Rewrite the material below, replacing every "sound driver" with "audio driver" and leaving all other text unchanged. Omit the pictures from your version.
┌────────
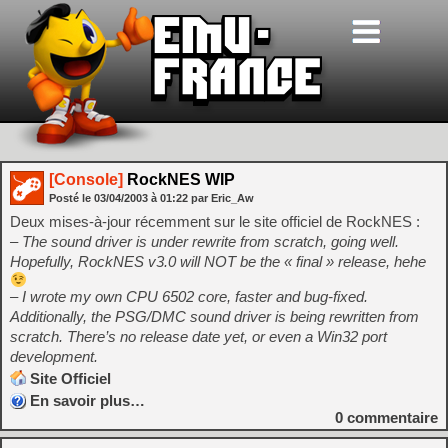
[Console]
RockNES WIP
Posté le
03/04/2003
à
01:22
par Eric_Aw
Deux mises-à-jour récemment sur le site officiel de RockNES :
– The sound driver is under rewrite from scratch, going well.
Hopefully, RockNES v3.0 will NOT be the « final » release, hehe
– I wrote my own CPU 6502 core, faster and bug-fixed.
Additionally, the PSG/DMC sound driver is being rewritten from
scratch. There’s no release date yet, or even a Win32 port
development.
Site Officiel
En savoir plus…
0
commentaire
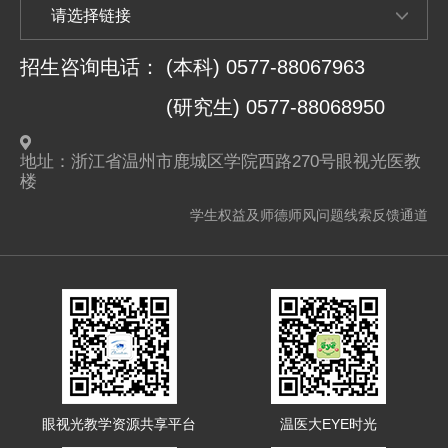
招生咨询电话：
(本科) 0577-88067963
(研究生) 0577-88068950
地址：浙江省温州市鹿城区学院西路270号眼视光医教
楼
学生权益及师德师风问题线索反馈通道
眼视光教学资源共享平台
温医大EYE时光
└────────
Answer space:
[Console]
RockNES WIP
Posté le
03/04/2003
à
01:22
par Eric_Aw
Deux mises-à-jour récemment sur le site officiel de RockNES :
– The audio driver is under rewrite from scratch, going well.
Hopefully, RockNES v3.0 will NOT be the « final » release, hehe
– I wrote my own CPU 6502 core, faster and bug-fixed.
Additionally, the PSG/DMC audio driver is being rewritten from
scratch. There’s no release date yet, or even a Win32 port
development.
Site Officiel
En savoir plus…
0
commentaire
招生咨询电话：
(本科) 0577-88067963
(研究生) 0577-88068950
地址：浙江省温州市鹿城区学院西路270号眼视光医教
楼
学生权益及师德师风问题线索反馈通道
眼视光教学资源共享平台
温医大EYE时光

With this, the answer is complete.